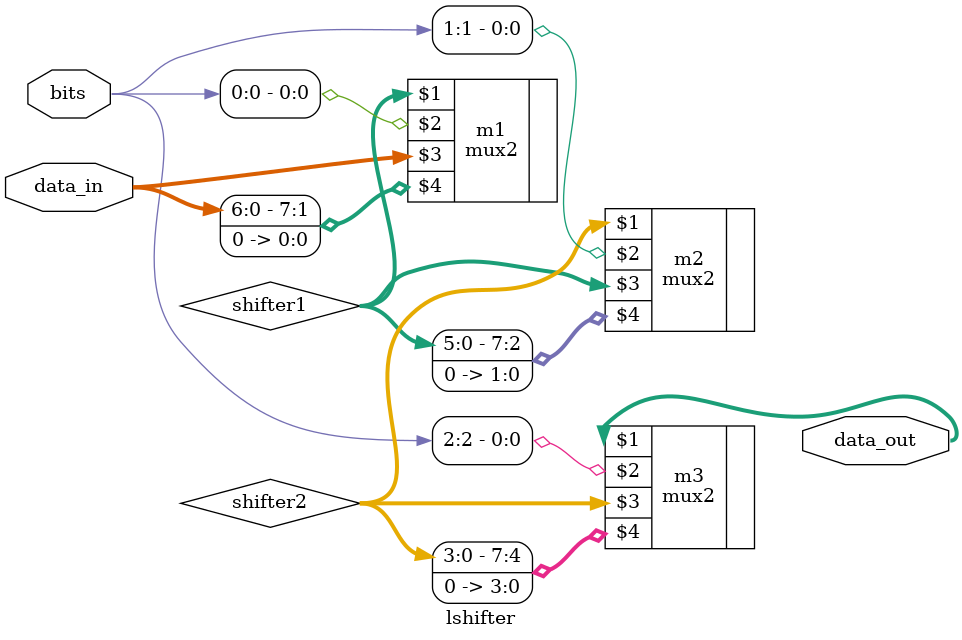
<source format=v>
module lshifter(data_in, data_out, bits);

parameter data_width = 8;
parameter shift_len = 3;

input [data_width-1:0] data_in;
input [shift_len-1:0] bits;
output [data_width-1:0] data_out;

wire [data_width-1:0] shifter1, shifter2;

mux2 m1(shifter1, bits[0], data_in,  {data_in[data_width-2:0], 1'b0});
mux2 m2(shifter2, bits[1], shifter1, {shifter1[data_width-3:0], 2'b0});
mux2 m3(data_out, bits[2], shifter2, {shifter2[data_width-5:0], 4'b0});

endmodule

</source>
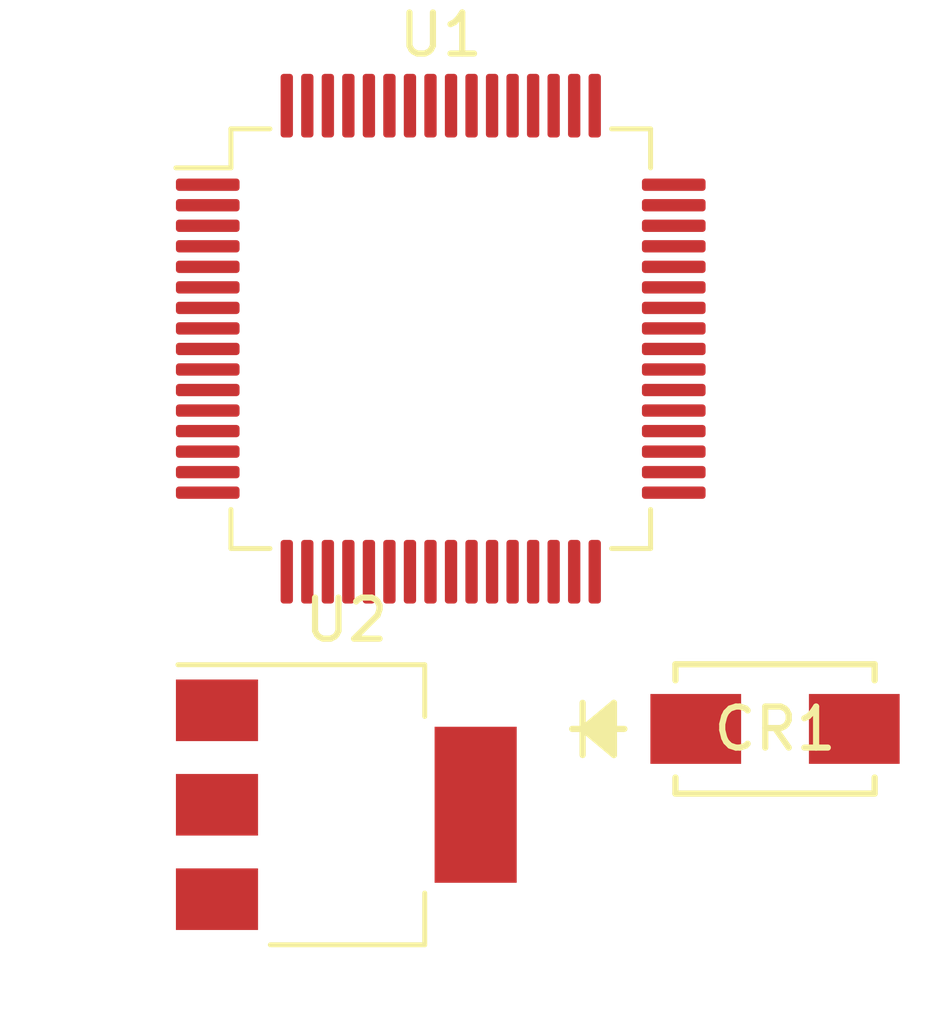
<source format=kicad_pcb>
(kicad_pcb (version 20221018) (generator pcbnew)

  (general
    (thickness 1.6)
  )

  (paper "A4")
  (layers
    (0 "F.Cu" signal)
    (31 "B.Cu" signal)
    (32 "B.Adhes" user "B.Adhesive")
    (33 "F.Adhes" user "F.Adhesive")
    (34 "B.Paste" user)
    (35 "F.Paste" user)
    (36 "B.SilkS" user "B.Silkscreen")
    (37 "F.SilkS" user "F.Silkscreen")
    (38 "B.Mask" user)
    (39 "F.Mask" user)
    (40 "Dwgs.User" user "User.Drawings")
    (41 "Cmts.User" user "User.Comments")
    (42 "Eco1.User" user "User.Eco1")
    (43 "Eco2.User" user "User.Eco2")
    (44 "Edge.Cuts" user)
    (45 "Margin" user)
    (46 "B.CrtYd" user "B.Courtyard")
    (47 "F.CrtYd" user "F.Courtyard")
    (48 "B.Fab" user)
    (49 "F.Fab" user)
    (50 "User.1" user)
    (51 "User.2" user)
    (52 "User.3" user)
    (53 "User.4" user)
    (54 "User.5" user)
    (55 "User.6" user)
    (56 "User.7" user)
    (57 "User.8" user)
    (58 "User.9" user)
  )

  (setup
    (pad_to_mask_clearance 0)
    (pcbplotparams
      (layerselection 0x00010fc_ffffffff)
      (plot_on_all_layers_selection 0x0000000_00000000)
      (disableapertmacros false)
      (usegerberextensions false)
      (usegerberattributes true)
      (usegerberadvancedattributes true)
      (creategerberjobfile true)
      (dashed_line_dash_ratio 12.000000)
      (dashed_line_gap_ratio 3.000000)
      (svgprecision 4)
      (plotframeref false)
      (viasonmask false)
      (mode 1)
      (useauxorigin false)
      (hpglpennumber 1)
      (hpglpenspeed 20)
      (hpglpendiameter 15.000000)
      (dxfpolygonmode true)
      (dxfimperialunits true)
      (dxfusepcbnewfont true)
      (psnegative false)
      (psa4output false)
      (plotreference true)
      (plotvalue true)
      (plotinvisibletext false)
      (sketchpadsonfab false)
      (subtractmaskfromsilk false)
      (outputformat 1)
      (mirror false)
      (drillshape 1)
      (scaleselection 1)
      (outputdirectory "")
    )
  )

  (net 0 "")
  (net 1 "Net-(U2-VO)")
  (net 2 "Net-(CR1-Pad2)")
  (net 3 "VDD")
  (net 4 "unconnected-(U1-PC13-Pad2)")
  (net 5 "unconnected-(U1-PC14-Pad3)")
  (net 6 "unconnected-(U1-PC15-Pad4)")
  (net 7 "unconnected-(U1-PF0-Pad5)")
  (net 8 "unconnected-(U1-PF1-Pad6)")
  (net 9 "unconnected-(U1-NRST-Pad7)")
  (net 10 "unconnected-(U1-PC0-Pad8)")
  (net 11 "unconnected-(U1-PC1-Pad9)")
  (net 12 "unconnected-(U1-PC2-Pad10)")
  (net 13 "unconnected-(U1-PC3-Pad11)")
  (net 14 "GND")
  (net 15 "Net-(U1-VDDA)")
  (net 16 "unconnected-(U1-PA0-Pad14)")
  (net 17 "unconnected-(U1-PA1-Pad15)")
  (net 18 "unconnected-(U1-PA2-Pad16)")
  (net 19 "unconnected-(U1-PA3-Pad17)")
  (net 20 "unconnected-(U1-PA4-Pad20)")
  (net 21 "unconnected-(U1-PA5-Pad21)")
  (net 22 "unconnected-(U1-PA6-Pad22)")
  (net 23 "unconnected-(U1-PA7-Pad23)")
  (net 24 "unconnected-(U1-PC4-Pad24)")
  (net 25 "unconnected-(U1-PC5-Pad25)")
  (net 26 "unconnected-(U1-PB0-Pad26)")
  (net 27 "unconnected-(U1-PB1-Pad27)")
  (net 28 "unconnected-(U1-PB2-Pad28)")
  (net 29 "unconnected-(U1-PB10-Pad29)")
  (net 30 "unconnected-(U1-PB11-Pad30)")
  (net 31 "unconnected-(U1-PB12-Pad33)")
  (net 32 "unconnected-(U1-PB13-Pad34)")
  (net 33 "unconnected-(U1-PB14-Pad35)")
  (net 34 "unconnected-(U1-PB15-Pad36)")
  (net 35 "unconnected-(U1-PC6-Pad37)")
  (net 36 "unconnected-(U1-PC7-Pad38)")
  (net 37 "unconnected-(U1-PC8-Pad39)")
  (net 38 "unconnected-(U1-PC9-Pad40)")
  (net 39 "unconnected-(U1-PA8-Pad41)")
  (net 40 "unconnected-(U1-PA9-Pad42)")
  (net 41 "unconnected-(U1-PA10-Pad43)")
  (net 42 "unconnected-(U1-PA11-Pad44)")
  (net 43 "unconnected-(U1-PA12-Pad45)")
  (net 44 "unconnected-(U1-PA13-Pad46)")
  (net 45 "unconnected-(U1-PA14-Pad49)")
  (net 46 "unconnected-(U1-PA15-Pad50)")
  (net 47 "unconnected-(U1-PC10-Pad51)")
  (net 48 "unconnected-(U1-PC11-Pad52)")
  (net 49 "unconnected-(U1-PC12-Pad53)")
  (net 50 "unconnected-(U1-PD2-Pad54)")
  (net 51 "unconnected-(U1-PB3-Pad55)")
  (net 52 "unconnected-(U1-PB4-Pad56)")
  (net 53 "unconnected-(U1-PB5-Pad57)")
  (net 54 "unconnected-(U1-PB6-Pad58)")
  (net 55 "unconnected-(U1-PB7-Pad59)")
  (net 56 "unconnected-(U1-BOOT0-Pad60)")
  (net 57 "unconnected-(U1-PB8-Pad61)")
  (net 58 "unconnected-(U1-PB9-Pad62)")
  (net 59 "+9V")

  (footprint "Package_TO_SOT_SMD:SOT-223-3_TabPin2" (layer "F.Cu") (at 4.425 18.075))

  (footprint "Package_QFP:LQFP-64_10x10mm_P0.5mm" (layer "F.Cu") (at 6.725 6.725))

  (footprint "STM32_F303RE_Components:SMA_STM" (layer "F.Cu") (at 14.8665 16.228))

)

</source>
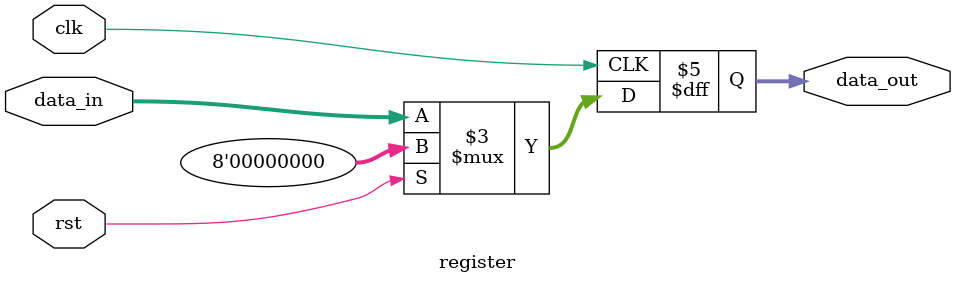
<source format=v>
module register #(parameter integer WIDTH=8) (
  input  wire             clk     ,
  input  wire             rst     ,
  input  wire [WIDTH-1:0] data_in ,
  output reg  [WIDTH-1:0] data_out
);
  always @(posedge clk)
    if (rst)
      data_out <= 0;
    else
      data_out <= data_in;

endmodule

</source>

* **Problem**: Return exactly the lines above from the line that has "(thickness 1.6)" through the line that has "(disableapertmacros false)", inclusive, and nothing else.

* **Response**:
    (thickness 1.6)
  )

  (paper "A4")
  (layers
    (0 "F.Cu" signal)
    (31 "B.Cu" signal)
    (32 "B.Adhes" user "B.Adhesive")
    (33 "F.Adhes" user "F.Adhesive")
    (34 "B.Paste" user)
    (35 "F.Paste" user)
    (36 "B.SilkS" user "B.Silkscreen")
    (37 "F.SilkS" user "F.Silkscreen")
    (38 "B.Mask" user)
    (39 "F.Mask" user)
    (40 "Dwgs.User" user "User.Drawings")
    (41 "Cmts.User" user "User.Comments")
    (42 "Eco1.User" user "User.Eco1")
    (43 "Eco2.User" user "User.Eco2")
    (44 "Edge.Cuts" user)
    (45 "Margin" user)
    (46 "B.CrtYd" user "B.Courtyard")
    (47 "F.CrtYd" user "F.Courtyard")
    (48 "B.Fab" user)
    (49 "F.Fab" user)
    (50 "User.1" user)
    (51 "User.2" user)
    (52 "User.3" user)
    (53 "User.4" user)
    (54 "User.5" user)
    (55 "User.6" user)
    (56 "User.7" user)
    (57 "User.8" user)
    (58 "User.9" user)
  )

  (setup
    (pad_to_mask_clearance 0)
    (pcbplotparams
      (layerselection 0x00010fc_ffffffff)
      (plot_on_all_layers_selection 0x0000000_00000000)
      (disableapertmacros false)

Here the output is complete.